Friday, June 14, 2019

I shouldn't be so timid

This little fellow was twelve when he accidentally killed the sheriff in the 1930's.

The senior center doesn't discriminate by age. I like to think that's why I'm allowed to attend the writing group. Although I have received senior discounts in restaurants without asking so I might look older than I think.

This week, I wrote a very short story, less than 500 words. A western again.

It begins with two boys in the sheriff's office. They're there to report a crime. The sheriff doesn't believe them. He tells them the story of the Boy Who Cried Wolf.
“There was a town,” the sheriff said, “and they had a flock of sheep. And they gave a boy the job of guarding the sheep. He got bored watching them, so he yelled, Wolf! Wolf! And the people in town grabbed their guns and came running. But when they got there, there was no wolf and the boy was laughing at them like it was all a big joke. So they shot him.”
"We ain't laughin'," the kid says. "We're tellin' the truth."

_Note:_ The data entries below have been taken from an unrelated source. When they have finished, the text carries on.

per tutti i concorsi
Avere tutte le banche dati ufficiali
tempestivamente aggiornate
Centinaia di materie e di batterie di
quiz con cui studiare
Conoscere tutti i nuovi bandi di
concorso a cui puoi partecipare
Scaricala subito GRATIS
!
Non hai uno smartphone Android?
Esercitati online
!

The story doesn't go into detail, but the two children murder the sheriff and deputies try to beat confessions out of them. The violence was all off-screen so to speak, but it bothered me that it involved children so I decided not to read it to the group. When in doubt, do nothing has long been my motto. It has saved me a lot of embarrassment over the years.

I have to go to the group even if I have nothing to read because I have to take my mother there. So I sat at the big table listening to the others.

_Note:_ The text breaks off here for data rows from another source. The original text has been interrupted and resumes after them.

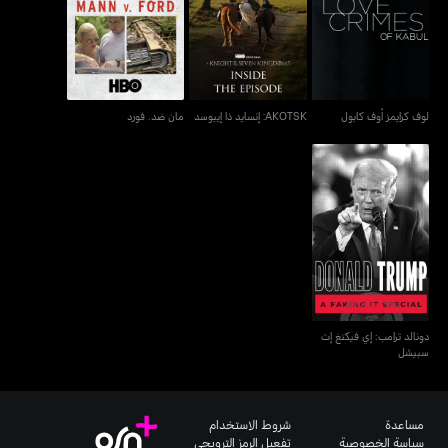
لوف كرايمز أوف كابول
AKOTSK: إنسايد ذا إيبوسد
مان ضد. فورد
لوف كرايمز أوف كابول
AKOTSK: إنسايد ذا إيبوسد
مان ضد. فورد
دونالد ترامب: إي فيكنغ إت
سبيشل
دونالد ترامب: إي فيكنغ إت
سبيشل
مساعدة
شروط الاستخدام
سياسة الخصوصية
تفعيل الرمز الترويجي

One guy, about ninety, read a story he wrote based on Norse mythology. It began with Odin carrying two elf girls into the bushes and raping them.

Another guy (one of my old teachers from junior high) who keeps writing Jewish stuff read something based on the story of Lilith, Adam's first wife who now flies around the world killing babies for some reason.

Old people aren't as sensitive as I thought.

I should note here that the ex-teacher said he had told the story to an audience at some event. He prefaced it by explaining that it was rather sexist---Lilith was Adam's BAD wife who  refused to serve him before she started killing babies---but he was surprised that women in the audience found the story offensive.

That's what worries me about what I write. Other people may not find ironic sexism and backward, violent people as amusing as I do.